Dragoslav Mikic, 78, of the northern village of Dubnica, said: 'After looking at the length of time my relatives lived, and taking into account I eat well and am healthy, I am sure I will die in 2020.'
He predicted his wife Dragica would die in 2021. [Link]

Monday, July 02, 2007

The Genetic Cure for War

James LeVoy Sorenson is very rich, kind of eccentric, and supremely confident that his DNA database will help bring about world peace.

Sorenson's fortune has long been a byproduct of his passions, and DNA is his biggest passion to date. The project is ramping up, and the collection will grow from 100,000 samples to 250,000 in the next year. It's an expensive endeavor, but worthwhile, Sorenson says, because when factions learn that they share a common ancestry — that Jewish Israelis are related to Palestinians, Sunnis to Shiites — there will be peace on Earth. "We're all sons and daughters of God," Sorenson says, and he expects DNA to prove that with the forensic certainty of a CSI episode. [Link]

Thursday, April 19, 2007

Portrait of a Past Future

Check out these predictions made in 1900 about life in 2000. Some of them were on the mark ("Photographs will reproduce all of Nature’s colors"), some were just wishful thinking ("A university education will be free to every man and woman"), and some were just plain wrong.

There will be No C, X or Q in our every-day alphabet. They will be abandoned because unnecessary.
All cities will have public gymnasiums. A man or woman unable to walk ten miles at a stretch will be regarded as a weakling.
Insect screens will be unnecessary. Mosquitoes, house-flies and roaches will have been practically exterminated.

Monday, February 26, 2007

She Didn't Stay for Lunch

Chicago Sun-Times business reporter Francine Knowles got some help tracing her roots from Megan—who apparently has given up sleep as a condition of her new position at Ancestry.com. Francine was helped also by the long memory of her father, who remembered the former slave enumerated with his family in 1930.

Mama Creasy was apparently psychic. According to my dad, she lived to be either 115 or 116 years old, and on her last day on this earth, she told everyone earlier in the day she was going to die at noon. My dad recalled, "When daddy came into the house after farming out in the field that morning, she said, 'I told you I was going to die at 12 o'clock.' She said, 'You all have been good to me, and I want to thank you.' She took her last breath as a bell outside tolled noon." [Link]

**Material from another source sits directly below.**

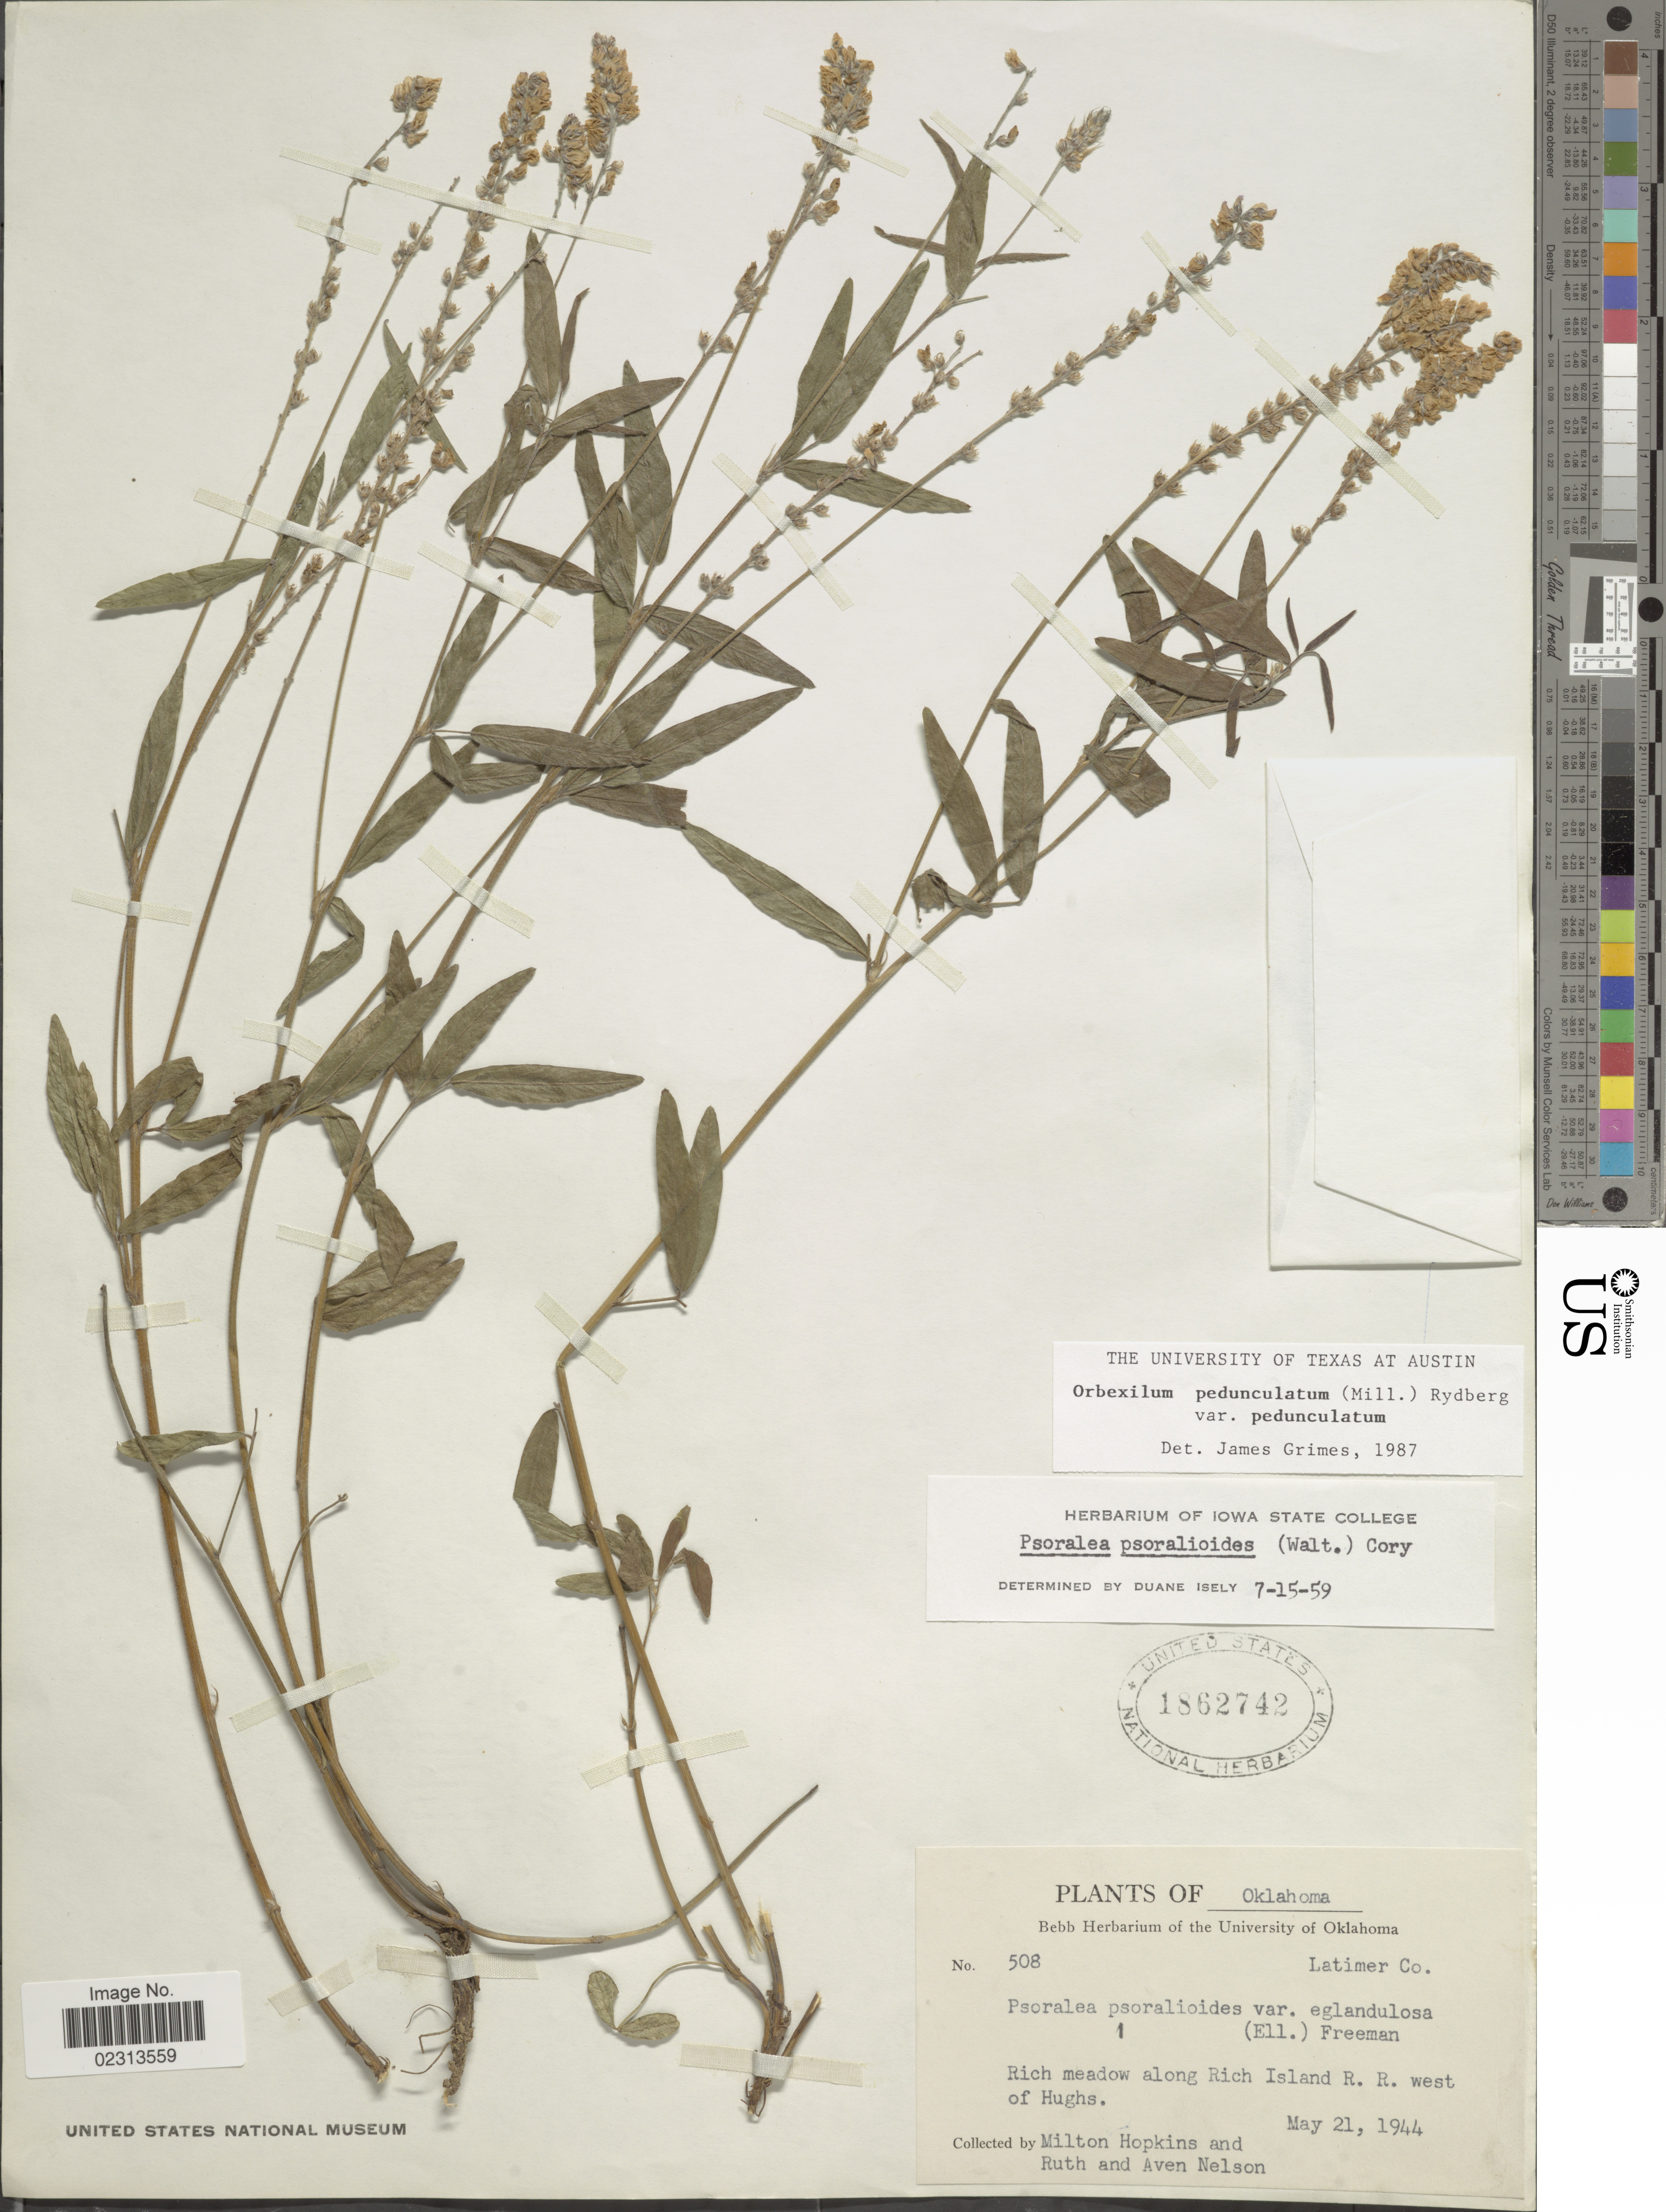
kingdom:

Tuesday, September 20, 2005

O Brave New World

From Mirror.co.uk of Sept. 19, 2005:

THIRD OF US SINGLE BY 2021

A NEW study claims that by 2021 more than a third of households will be made up of singletons.

And, as the birth rate tumbles, extended family will also decline.

Researchers say family trees will grow upwards, not outwards, as numbers of aunts, uncles and cousins fall.

[snip]

[Read the whole story]
Let's break out the soma and prepare to decant the Epsilons. At least genealogy will be easier.